Can you copy out the text of every record below, line for line, and leave the pictures out of your answer?

········

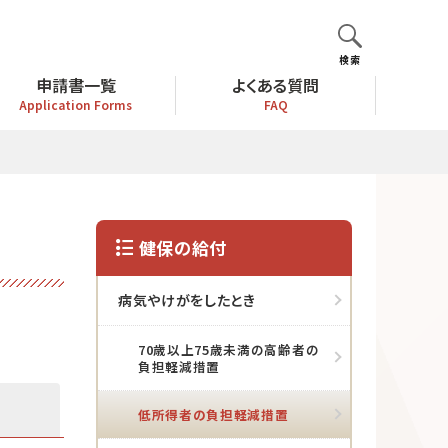
検索
申請書一覧
よくある質問
Application Forms
FAQ
健保の給付
病気やけがをしたとき
70歳以上75歳未満の高齢者の
負担軽減措置
低所得者の負担軽減措置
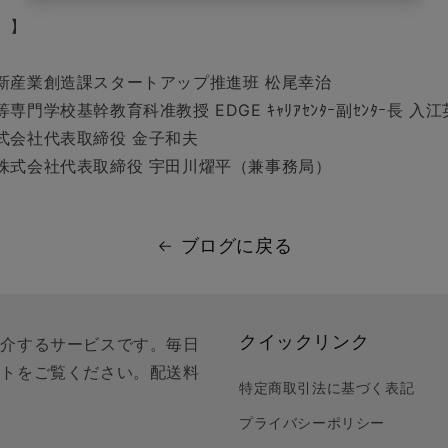
）】
新産業創造課スタートアップ推進班 松尾幸治
⾨学校基幹教育科准教授 EDGE ｷｬﾘｱｾﾝﾀｰ副ｾﾝﾀｰ⻑ ⼊
式会社代表取締役 ⾦⼦和夫
株式会社代表取締役 宇⽥川燿平（兼事務局）
ブログに戻る
クイックリンク
紹介するサービスです。毎日
クトをご覧ください。配送料
特定商取引法に基づく表記
プライバシーポリシー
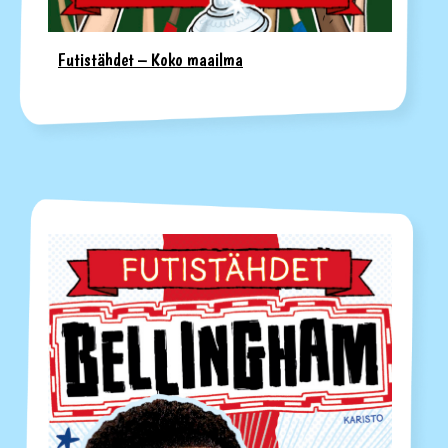
Futistähdet – Koko maailma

········

__Written response__
検索
申請書一覧
よくある質問
Application Forms
FAQ
健保の給付
病気やけがをしたとき
70歳以上75歳未満の高齢者の
負担軽減措置
低所得者の負担軽減措置
）】
新産業創造課スタートアップ推進班 松尾幸治
⾨学校基幹教育科准教授 EDGE ｷｬﾘｱｾﾝﾀｰ副ｾﾝﾀｰ⻑ ⼊
式会社代表取締役 ⾦⼦和夫
株式会社代表取締役 宇⽥川燿平（兼事務局）
ブログに戻る
クイックリンク
紹介するサービスです。毎日
クトをご覧ください。配送料
特定商取引法に基づく表記
プライバシーポリシー
Futistähdet – Koko maailma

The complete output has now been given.